Still, pawpaw fruit can often be found by closely surveying the ground underneath a fruiting tree. Opossums, foxes, squirrels, raccoons, and birds are all known to enjoy pawpaw and are likely to be closely watching for ripe fruits. Nonetheless, pawpaw’s pollinators (which include flies and beetles) inevitably pollinate some flowers, and fruit-hunters may eventually find a tree with fruit.
#Maple tree sapling Patch
Instead, to produce fruit, a pawpaw flower must receive pollen from flowers on another tree, and sometimes this “other tree” is farther away than it may appear at first glance! Although pawpaws frequently grow in clusters (think pawpaw patch), the trees in a patch are often genetically identical and connected underground by roots (and thus, in biological terms, are a single plant).

Pawpaw is self-incompatible, which means that pollen produced on a plant cannot pollinate flowers on the same plant. In spite of pawpaw’s prevalence in NCR forests, successfully foraging for its fruits can be a challenge. The fruit has the ungainly appearance of a small green potato and may occur in clusters on the tree. The flavor of pawpaw fruit is often compared to bananas, but with hints of mango, vanilla, and citrus.
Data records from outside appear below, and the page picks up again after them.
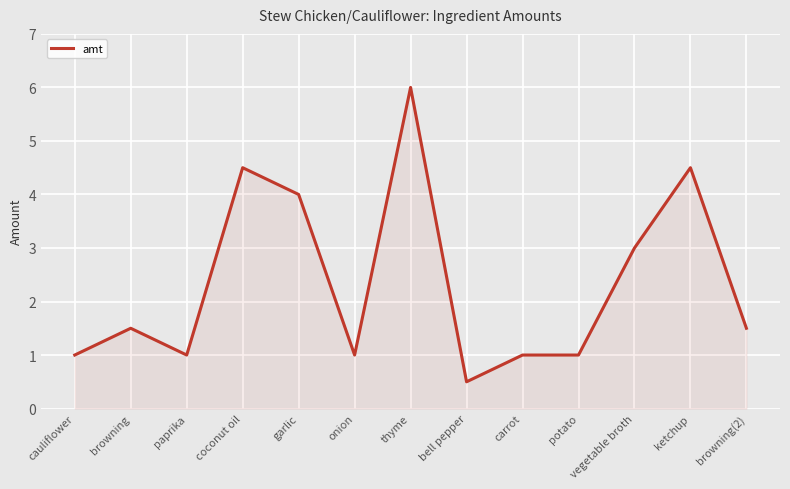

Reading right to left, extract all data points from this chart.

1.5	4.5	3.0	1.0	1.0	0.5	6.0	1.0	4.0	4.5	1.0	1.5	1.0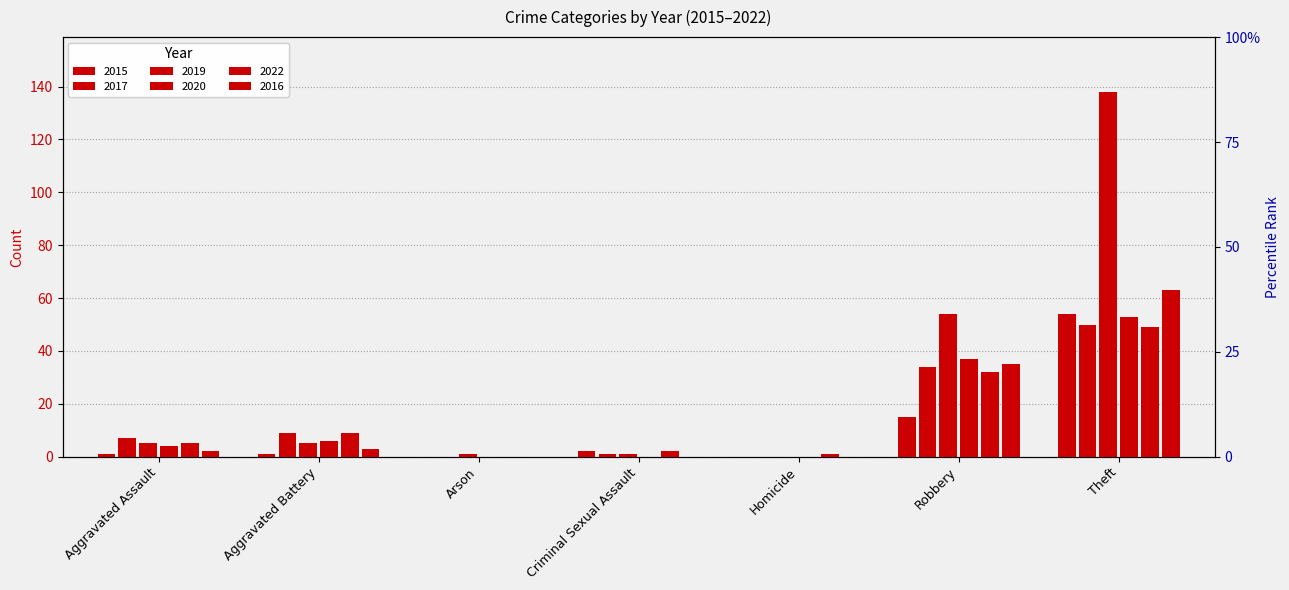

Where does the 2019 series first go above 5?

Robbery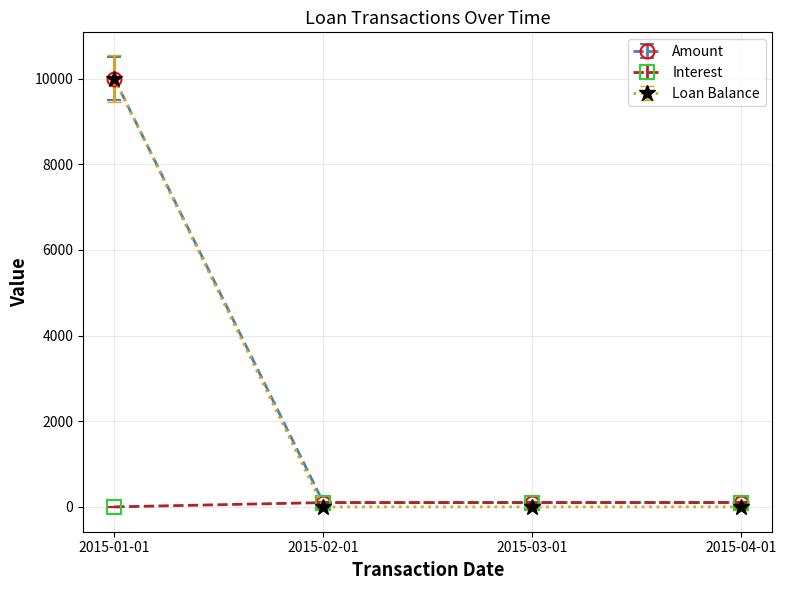

True or false: Loan Balance has more than 1 interior local peaks.

False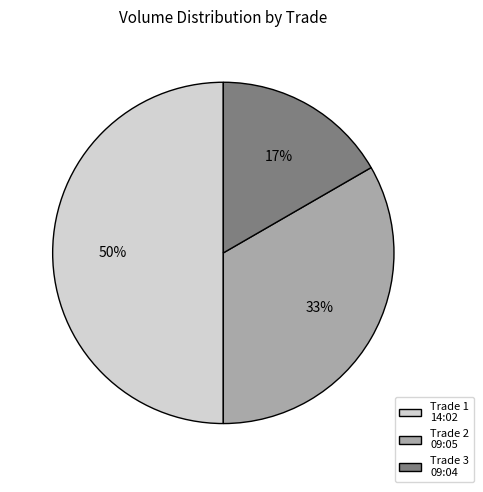

Is the sum of Trade 1 14:02 and Trade 2 09:05 greater than half?

Yes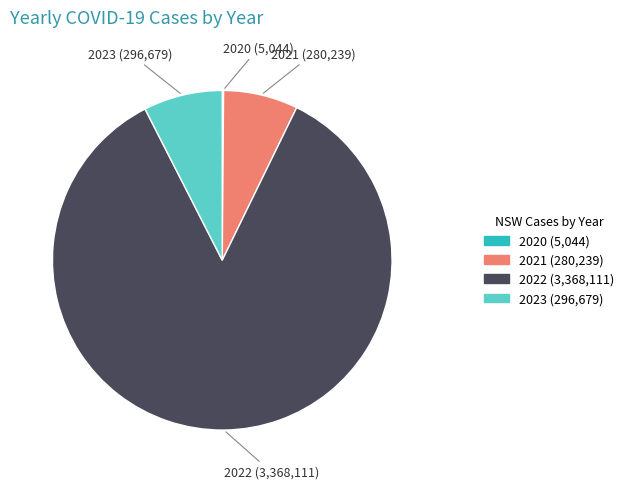

Does any single category account for the majority?

Yes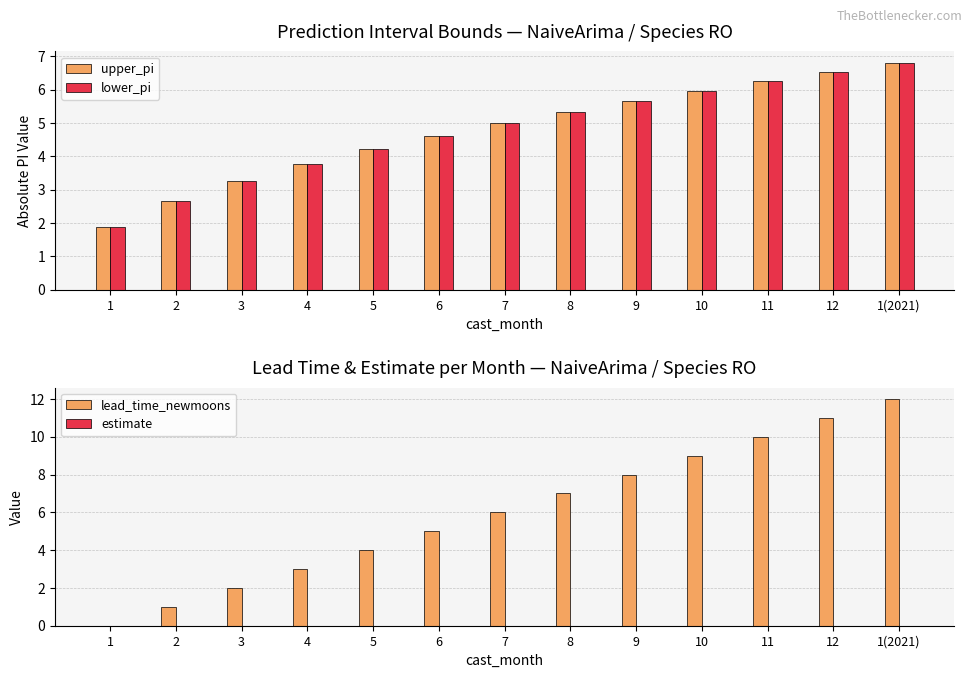

What is the total value across all series at 5?

12.4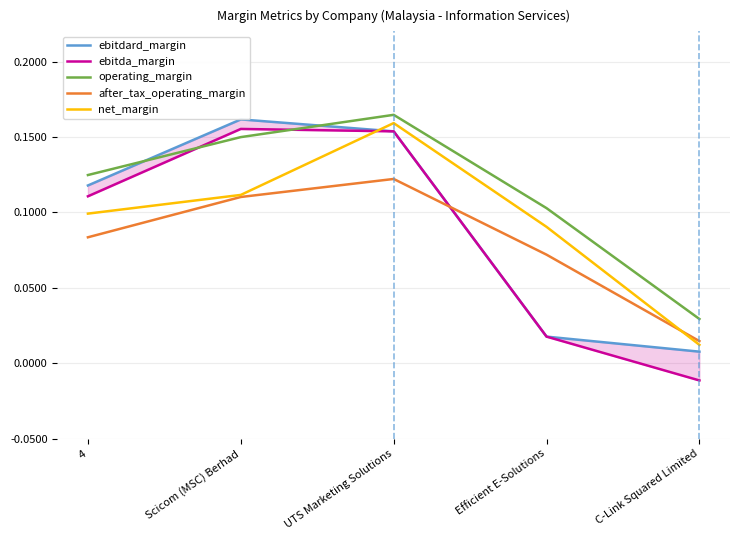

List the labels in order of operating_margin value, smallest first.

C-Link Squared Limited, Efficient E-Solutions, 4, Scicom (MSC) Berhad, UTS Marketing Solutions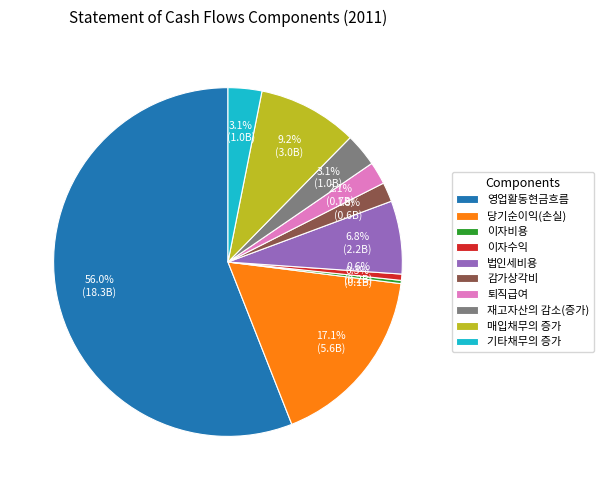

What percentage is the 매입채무의 증가 slice, to the nearest percent?

9%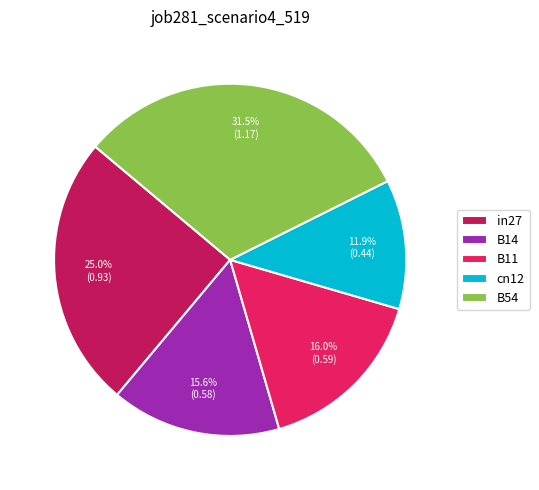

Which category has the smallest portion of the pie?

cn12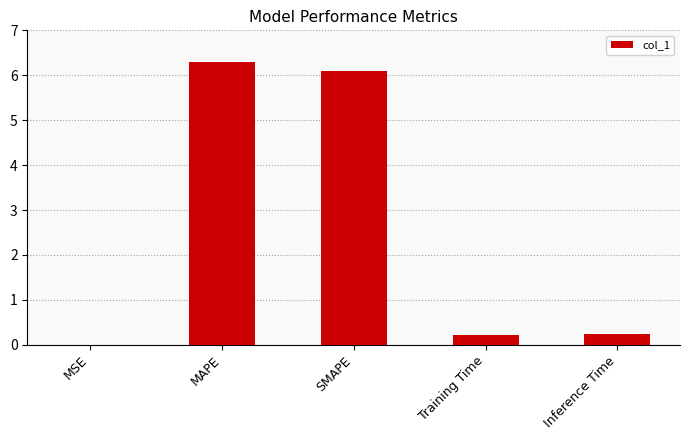

The value at Inference Time is 0.2. True or false?

True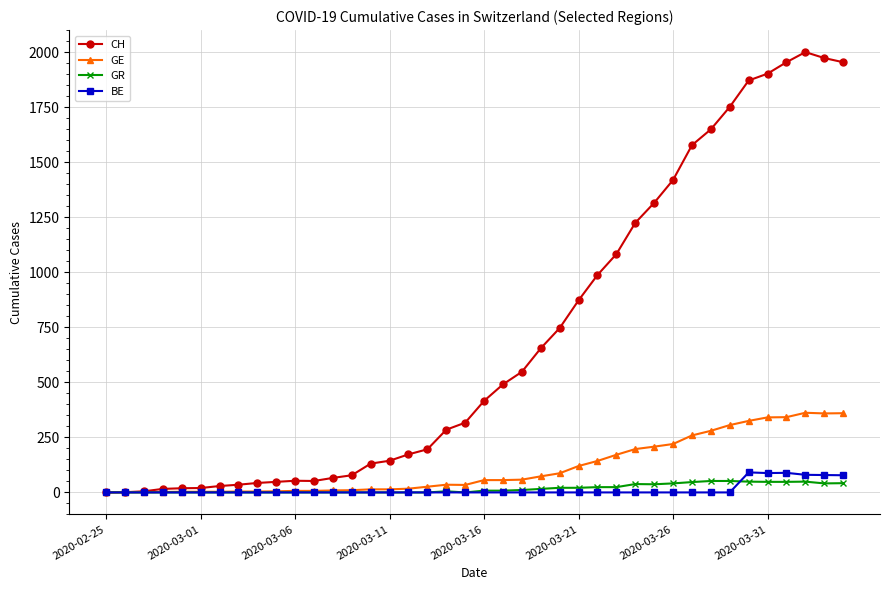

What is the maximum value shown in the chart?

2001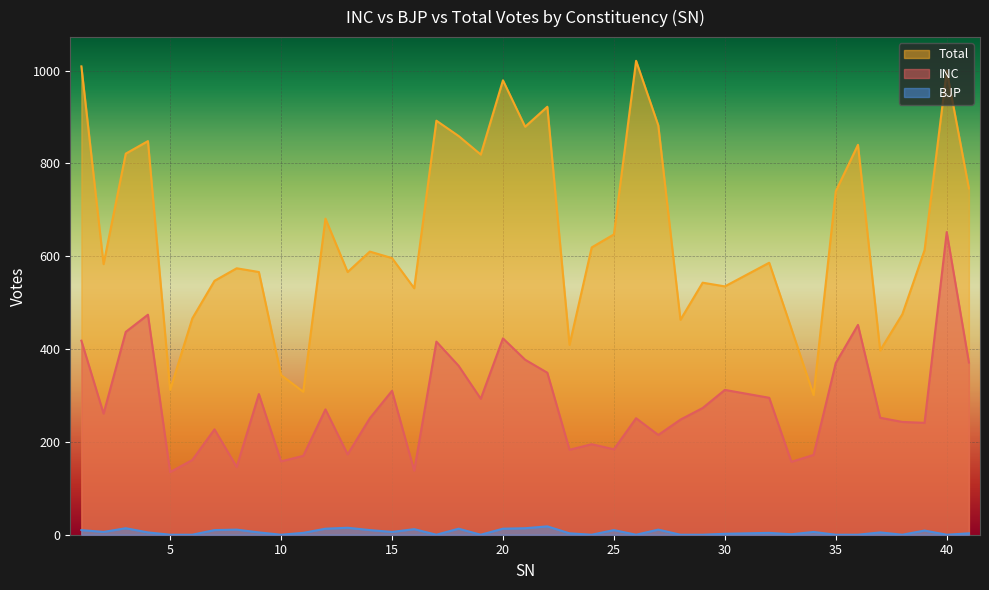

Which series has the largest range (max minus min)?

Total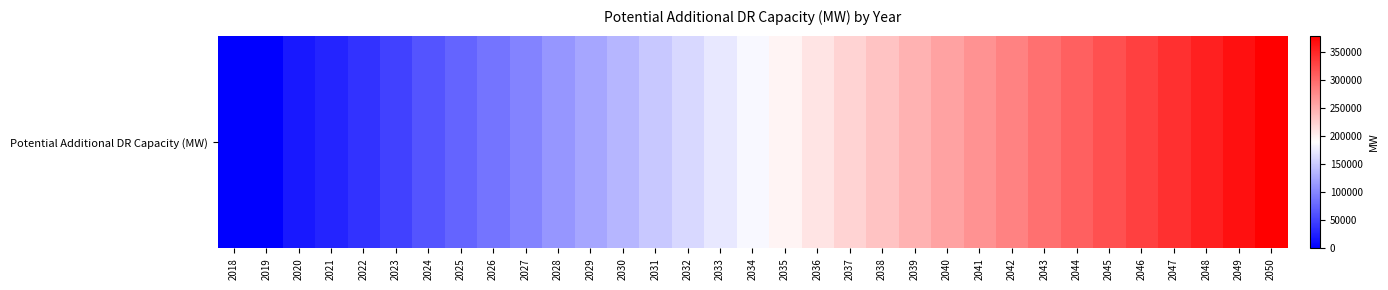

What value does the data have at 2048, to the nearest 100?

354500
If you are in doubt, look at the bark of the tree to make a positive identification.One of the most tasty late-season rewards for hikers and wildlife alike is the pawpaw fruit, which begins to ripen in late summer and peaks in September and October. In most cases, the leaves will be enough to help you determine what kind of maple you have. If the leaf margin, or edge, of your maple's leaves appear serrated, it is probably a red maple.

However, you will note all lobes of this leaf still originate from a single point on the leaf stock and have no stems of their own.


Looking more closely at the details of the leaf will give you a better idea what sort of maple you have: Most maple species have simple, as opposed to compound, leaves with multiple lobes, the veins of which originate from a single, roughly central point on the leaf. You may already be familiar with the distinctive leaf shape associated with most members of the genus Acer.